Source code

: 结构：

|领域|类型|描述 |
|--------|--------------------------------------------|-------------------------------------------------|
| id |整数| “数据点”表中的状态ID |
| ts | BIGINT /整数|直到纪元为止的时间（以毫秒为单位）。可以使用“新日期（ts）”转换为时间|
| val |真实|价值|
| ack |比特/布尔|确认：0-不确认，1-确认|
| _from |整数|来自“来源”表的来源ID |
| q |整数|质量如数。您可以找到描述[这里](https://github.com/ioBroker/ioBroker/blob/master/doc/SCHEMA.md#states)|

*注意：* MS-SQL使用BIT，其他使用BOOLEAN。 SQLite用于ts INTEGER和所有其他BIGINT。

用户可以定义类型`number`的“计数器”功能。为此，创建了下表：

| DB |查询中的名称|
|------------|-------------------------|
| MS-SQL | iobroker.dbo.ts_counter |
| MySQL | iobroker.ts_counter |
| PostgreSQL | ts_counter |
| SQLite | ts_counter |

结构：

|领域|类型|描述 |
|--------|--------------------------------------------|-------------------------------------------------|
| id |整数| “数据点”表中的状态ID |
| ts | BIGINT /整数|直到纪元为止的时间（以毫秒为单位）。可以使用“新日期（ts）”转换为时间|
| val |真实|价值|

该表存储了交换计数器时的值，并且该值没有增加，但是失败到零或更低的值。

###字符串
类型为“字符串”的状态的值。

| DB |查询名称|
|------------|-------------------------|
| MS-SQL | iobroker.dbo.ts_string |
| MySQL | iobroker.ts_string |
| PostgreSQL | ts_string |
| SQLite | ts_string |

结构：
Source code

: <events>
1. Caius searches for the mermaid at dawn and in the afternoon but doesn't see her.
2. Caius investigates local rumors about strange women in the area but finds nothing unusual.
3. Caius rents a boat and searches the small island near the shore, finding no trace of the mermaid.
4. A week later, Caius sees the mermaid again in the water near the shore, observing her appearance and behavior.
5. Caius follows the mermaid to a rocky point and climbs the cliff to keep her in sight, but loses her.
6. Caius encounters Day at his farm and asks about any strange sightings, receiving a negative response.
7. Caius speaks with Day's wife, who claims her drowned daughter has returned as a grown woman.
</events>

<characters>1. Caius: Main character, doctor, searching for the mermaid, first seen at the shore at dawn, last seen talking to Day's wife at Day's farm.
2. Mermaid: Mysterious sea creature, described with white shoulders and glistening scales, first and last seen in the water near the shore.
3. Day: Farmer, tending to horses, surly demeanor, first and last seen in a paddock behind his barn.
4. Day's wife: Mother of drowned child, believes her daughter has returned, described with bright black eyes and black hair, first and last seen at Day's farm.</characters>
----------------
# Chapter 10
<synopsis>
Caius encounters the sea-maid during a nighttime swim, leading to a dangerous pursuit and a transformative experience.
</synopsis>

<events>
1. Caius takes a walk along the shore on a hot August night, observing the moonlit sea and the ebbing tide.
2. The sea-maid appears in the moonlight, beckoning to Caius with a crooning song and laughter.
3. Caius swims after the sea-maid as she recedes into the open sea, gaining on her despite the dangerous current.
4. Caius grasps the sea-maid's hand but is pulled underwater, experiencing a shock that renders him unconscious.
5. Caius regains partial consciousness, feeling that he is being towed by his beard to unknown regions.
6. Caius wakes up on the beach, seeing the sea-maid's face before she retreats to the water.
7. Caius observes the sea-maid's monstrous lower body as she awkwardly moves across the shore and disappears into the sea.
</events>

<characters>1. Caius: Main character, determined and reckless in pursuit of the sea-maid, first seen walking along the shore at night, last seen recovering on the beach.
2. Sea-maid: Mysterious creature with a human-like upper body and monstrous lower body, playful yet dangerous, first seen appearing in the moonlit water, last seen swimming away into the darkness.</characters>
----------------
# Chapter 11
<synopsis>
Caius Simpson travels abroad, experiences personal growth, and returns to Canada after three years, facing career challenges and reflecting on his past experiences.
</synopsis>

____________

* WORK ORDER
Count the lines in the material above that contain the word "along", and reply with the number alone.

* THE ANSWER
2